Fayetteville City Council members will meet next month for their annual planning retreat. Last week, they held a preliminary session designed to zero in on issues they believe most important to the people in the year ahead. For the first time in many years, crime control is not on the list.
The priorities include initiating a development plan for the Murchison Road corridor. Members have been talking about economic improvement along the roadway for years. Mayor Mitch Colvin owns Colvin Funeral Home & Crematory at 2010 Murchison Rd. Murchison Road stretches for 10 miles from downtown Fayetteville to Spring Lake.
City Council plans to take on the revitalization in segments, the first being from the new Rowan Street railroad overpass to Langdon Street, just beyond Fayetteville State University. Local business development, improved street lighting, additional bus stops and mobility are potential areas of improvement. It “could be 15, 20 years before this whole corridor is done,” said Mayor Pro Tem Ted Mohn.
Another area of interest to council would be the city’s investment in a modern, high-speed broadband system.

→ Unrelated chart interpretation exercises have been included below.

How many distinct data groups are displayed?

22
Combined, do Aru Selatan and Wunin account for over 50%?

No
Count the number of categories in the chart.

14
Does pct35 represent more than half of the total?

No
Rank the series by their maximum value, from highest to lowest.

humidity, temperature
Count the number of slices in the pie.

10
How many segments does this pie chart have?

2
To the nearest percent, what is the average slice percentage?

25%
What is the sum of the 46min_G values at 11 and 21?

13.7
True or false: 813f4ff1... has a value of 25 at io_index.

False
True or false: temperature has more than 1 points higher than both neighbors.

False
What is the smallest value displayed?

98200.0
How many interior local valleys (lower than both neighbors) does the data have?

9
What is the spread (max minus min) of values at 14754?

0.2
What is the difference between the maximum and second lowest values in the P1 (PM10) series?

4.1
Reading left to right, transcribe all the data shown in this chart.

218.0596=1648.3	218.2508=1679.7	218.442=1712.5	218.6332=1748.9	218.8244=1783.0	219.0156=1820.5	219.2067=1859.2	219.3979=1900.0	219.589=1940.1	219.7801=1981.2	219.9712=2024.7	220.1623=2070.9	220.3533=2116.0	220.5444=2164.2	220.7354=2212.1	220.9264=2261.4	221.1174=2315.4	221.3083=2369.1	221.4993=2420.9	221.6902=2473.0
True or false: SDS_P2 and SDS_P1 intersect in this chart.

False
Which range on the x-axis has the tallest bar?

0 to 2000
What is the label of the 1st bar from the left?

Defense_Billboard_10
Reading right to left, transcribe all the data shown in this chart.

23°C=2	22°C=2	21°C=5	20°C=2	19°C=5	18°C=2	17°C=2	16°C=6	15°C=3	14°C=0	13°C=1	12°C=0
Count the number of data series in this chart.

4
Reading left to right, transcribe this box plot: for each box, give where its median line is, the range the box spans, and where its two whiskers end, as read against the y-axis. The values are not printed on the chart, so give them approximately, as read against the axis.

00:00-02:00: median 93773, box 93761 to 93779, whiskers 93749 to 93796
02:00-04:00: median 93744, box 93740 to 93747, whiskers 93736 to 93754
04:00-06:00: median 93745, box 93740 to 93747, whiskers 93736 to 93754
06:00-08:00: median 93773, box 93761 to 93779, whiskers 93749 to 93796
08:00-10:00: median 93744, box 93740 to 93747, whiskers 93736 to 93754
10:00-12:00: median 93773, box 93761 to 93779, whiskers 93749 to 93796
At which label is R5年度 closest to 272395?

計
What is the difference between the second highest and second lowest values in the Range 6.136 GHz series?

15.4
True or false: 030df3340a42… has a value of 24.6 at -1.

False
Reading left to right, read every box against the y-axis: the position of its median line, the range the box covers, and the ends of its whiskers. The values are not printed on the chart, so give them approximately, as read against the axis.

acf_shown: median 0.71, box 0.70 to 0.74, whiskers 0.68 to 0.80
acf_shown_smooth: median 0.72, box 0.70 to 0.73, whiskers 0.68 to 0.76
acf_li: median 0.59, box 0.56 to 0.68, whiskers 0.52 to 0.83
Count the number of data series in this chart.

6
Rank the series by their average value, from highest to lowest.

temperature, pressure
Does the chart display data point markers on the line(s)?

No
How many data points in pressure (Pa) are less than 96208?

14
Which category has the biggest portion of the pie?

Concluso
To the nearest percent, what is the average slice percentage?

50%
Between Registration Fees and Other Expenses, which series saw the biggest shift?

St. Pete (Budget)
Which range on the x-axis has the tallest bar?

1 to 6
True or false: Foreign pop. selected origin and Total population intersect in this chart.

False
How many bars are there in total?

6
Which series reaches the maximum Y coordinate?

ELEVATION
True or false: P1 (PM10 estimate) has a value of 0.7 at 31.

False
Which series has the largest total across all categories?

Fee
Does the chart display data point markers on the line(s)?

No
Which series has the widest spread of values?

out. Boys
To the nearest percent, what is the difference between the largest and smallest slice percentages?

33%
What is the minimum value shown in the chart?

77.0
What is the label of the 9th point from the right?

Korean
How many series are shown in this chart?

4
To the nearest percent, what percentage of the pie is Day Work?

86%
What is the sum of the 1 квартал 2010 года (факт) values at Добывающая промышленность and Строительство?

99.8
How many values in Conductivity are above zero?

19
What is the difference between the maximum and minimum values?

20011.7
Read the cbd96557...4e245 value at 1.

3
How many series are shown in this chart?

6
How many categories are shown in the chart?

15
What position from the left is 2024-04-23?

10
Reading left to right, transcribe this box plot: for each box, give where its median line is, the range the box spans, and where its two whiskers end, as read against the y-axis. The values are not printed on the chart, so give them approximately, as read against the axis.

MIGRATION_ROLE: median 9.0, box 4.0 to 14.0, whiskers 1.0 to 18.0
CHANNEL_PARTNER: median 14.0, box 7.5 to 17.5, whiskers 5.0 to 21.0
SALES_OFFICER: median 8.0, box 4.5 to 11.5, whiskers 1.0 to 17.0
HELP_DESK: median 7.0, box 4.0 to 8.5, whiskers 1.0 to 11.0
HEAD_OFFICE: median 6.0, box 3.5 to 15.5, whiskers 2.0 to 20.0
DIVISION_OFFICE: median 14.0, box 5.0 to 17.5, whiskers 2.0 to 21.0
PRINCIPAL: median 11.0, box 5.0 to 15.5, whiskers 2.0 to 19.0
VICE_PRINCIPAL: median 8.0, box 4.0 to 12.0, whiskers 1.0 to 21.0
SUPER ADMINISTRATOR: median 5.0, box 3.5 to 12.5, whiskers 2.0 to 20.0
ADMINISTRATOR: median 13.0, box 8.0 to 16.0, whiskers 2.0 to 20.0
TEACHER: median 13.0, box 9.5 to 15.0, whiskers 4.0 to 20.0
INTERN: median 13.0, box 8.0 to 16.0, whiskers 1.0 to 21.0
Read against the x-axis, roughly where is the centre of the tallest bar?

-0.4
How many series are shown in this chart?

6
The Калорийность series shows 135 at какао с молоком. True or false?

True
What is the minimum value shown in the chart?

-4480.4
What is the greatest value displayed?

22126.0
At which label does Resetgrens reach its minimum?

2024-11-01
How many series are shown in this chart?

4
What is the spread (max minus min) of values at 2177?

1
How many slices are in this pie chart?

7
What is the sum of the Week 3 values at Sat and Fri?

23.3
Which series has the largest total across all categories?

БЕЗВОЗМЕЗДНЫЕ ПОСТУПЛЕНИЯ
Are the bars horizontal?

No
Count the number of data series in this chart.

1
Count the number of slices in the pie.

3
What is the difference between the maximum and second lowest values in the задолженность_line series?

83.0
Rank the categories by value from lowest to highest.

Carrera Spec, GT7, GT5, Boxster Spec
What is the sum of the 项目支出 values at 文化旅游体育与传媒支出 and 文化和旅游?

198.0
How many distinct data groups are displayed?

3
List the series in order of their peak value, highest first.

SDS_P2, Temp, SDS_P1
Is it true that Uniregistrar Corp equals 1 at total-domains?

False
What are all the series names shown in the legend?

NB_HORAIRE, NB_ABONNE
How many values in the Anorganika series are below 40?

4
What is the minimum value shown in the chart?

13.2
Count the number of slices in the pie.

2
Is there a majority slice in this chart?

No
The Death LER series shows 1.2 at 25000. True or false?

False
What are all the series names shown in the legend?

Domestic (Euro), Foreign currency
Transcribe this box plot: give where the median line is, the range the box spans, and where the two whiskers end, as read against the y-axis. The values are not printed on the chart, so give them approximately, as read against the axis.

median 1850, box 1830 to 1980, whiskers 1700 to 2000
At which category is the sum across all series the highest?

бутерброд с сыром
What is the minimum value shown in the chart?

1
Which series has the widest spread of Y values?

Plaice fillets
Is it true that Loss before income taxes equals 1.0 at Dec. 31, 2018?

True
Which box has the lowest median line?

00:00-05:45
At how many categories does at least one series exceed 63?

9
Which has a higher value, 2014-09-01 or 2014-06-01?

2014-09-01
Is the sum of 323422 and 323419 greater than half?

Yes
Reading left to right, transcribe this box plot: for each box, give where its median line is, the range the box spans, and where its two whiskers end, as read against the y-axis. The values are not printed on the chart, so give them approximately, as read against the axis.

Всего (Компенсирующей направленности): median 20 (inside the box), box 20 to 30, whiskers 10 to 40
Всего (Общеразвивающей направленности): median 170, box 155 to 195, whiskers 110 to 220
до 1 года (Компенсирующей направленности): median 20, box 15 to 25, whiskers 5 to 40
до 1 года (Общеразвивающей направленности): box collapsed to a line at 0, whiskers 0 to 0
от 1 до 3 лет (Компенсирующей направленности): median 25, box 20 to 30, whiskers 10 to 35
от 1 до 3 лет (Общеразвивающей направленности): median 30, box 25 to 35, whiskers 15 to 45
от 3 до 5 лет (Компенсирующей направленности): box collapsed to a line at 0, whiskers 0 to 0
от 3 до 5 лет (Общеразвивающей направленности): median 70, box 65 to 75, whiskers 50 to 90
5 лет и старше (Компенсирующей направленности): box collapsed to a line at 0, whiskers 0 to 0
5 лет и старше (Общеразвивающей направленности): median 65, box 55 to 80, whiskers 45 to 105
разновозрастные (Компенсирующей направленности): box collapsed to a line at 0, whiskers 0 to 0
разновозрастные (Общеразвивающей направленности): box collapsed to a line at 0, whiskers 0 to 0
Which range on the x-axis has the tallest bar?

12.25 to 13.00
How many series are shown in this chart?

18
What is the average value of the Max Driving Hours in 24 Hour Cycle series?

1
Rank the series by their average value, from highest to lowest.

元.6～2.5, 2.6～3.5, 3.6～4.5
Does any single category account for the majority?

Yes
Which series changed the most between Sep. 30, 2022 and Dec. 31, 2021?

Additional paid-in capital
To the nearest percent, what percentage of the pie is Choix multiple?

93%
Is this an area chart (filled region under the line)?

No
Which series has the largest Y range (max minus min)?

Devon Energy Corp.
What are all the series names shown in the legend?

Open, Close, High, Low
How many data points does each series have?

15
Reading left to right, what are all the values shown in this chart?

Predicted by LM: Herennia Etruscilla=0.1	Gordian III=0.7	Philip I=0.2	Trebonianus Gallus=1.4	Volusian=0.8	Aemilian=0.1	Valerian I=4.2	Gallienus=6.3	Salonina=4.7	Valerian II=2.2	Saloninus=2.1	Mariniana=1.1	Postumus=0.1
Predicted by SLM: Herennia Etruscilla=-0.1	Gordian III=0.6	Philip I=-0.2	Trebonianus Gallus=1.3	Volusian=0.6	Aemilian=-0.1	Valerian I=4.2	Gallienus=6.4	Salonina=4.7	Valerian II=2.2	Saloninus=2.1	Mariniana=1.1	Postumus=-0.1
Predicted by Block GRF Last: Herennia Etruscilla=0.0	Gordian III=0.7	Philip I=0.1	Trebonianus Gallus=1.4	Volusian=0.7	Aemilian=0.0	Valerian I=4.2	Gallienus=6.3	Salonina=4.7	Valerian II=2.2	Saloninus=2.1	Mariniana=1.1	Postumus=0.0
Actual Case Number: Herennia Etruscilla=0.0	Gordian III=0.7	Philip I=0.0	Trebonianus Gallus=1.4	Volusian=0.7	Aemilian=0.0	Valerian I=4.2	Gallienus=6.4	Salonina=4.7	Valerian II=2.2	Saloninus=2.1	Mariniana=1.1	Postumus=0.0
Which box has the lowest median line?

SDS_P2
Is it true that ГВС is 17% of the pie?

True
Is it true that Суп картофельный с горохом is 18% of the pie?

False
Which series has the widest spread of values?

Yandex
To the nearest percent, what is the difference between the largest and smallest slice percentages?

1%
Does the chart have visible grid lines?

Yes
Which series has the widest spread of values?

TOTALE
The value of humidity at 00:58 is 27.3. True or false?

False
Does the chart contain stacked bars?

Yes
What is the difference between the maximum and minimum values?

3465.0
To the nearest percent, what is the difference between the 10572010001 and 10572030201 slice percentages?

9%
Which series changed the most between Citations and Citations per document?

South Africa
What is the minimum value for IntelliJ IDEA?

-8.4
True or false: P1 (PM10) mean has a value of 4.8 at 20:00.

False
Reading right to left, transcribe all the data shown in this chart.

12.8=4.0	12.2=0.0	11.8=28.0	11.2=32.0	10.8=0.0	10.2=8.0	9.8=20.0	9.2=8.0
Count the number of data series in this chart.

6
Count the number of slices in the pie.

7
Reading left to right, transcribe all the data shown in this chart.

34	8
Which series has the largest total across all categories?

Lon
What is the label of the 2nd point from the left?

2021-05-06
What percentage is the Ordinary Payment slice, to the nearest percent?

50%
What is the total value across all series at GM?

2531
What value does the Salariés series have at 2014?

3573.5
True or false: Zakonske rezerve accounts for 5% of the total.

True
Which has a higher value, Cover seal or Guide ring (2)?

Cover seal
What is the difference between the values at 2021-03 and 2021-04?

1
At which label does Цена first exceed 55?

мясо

Councilman Jim Arp spoke of making Fayetteville a Top 50 smart technology city, saying “information is the commerce of the next century.”
The city administration calls these special interest projects targets for action. Other projects include completion of the comprehensive land use plan, development and maintenance of city street and stormwater systems, and development of options for a young adult engagement program and an internship program.
The objective of the session was to get the council thinking in greater detail about the goals it will concentrate on during the annual planning retreat. In addition to public safety concerns, they scratched development of parks and recreation programs from their list. P&R Committee Chair Kathy Jensen noted that passage of the $35 million bond referendum three years ago had stabilized funding needs.
The list of targets for action did not include crime control in Fayetteville. Statistics continue to reflect an overall upward trend in crime over 17 years with both violent and property crimes increasing. Based on this trend, the crime rate in Fayetteville for 2019 is expected to be higher than in 2016 according to CityRating.com. The city had a record number of homicides in 2016 — 33.
In 2016, the violent crime rate in Fayetteville was higher than the violent crime rate in North Carolina by 103.42 percent, and the city’s property crime rate was higher than the property crime rate in North Carolina by 66.23 percent.
The source of data on Fayetteville crime rates is the FBI Report of Offenses Known to Law Enforcement. The projected crime rate data was generated from the trends and crime information available from previous years of reported data. The FBI cautions that statistics comparing yearly data solely on the basis of population is meaningful only upon further examination of all variables that affect crime.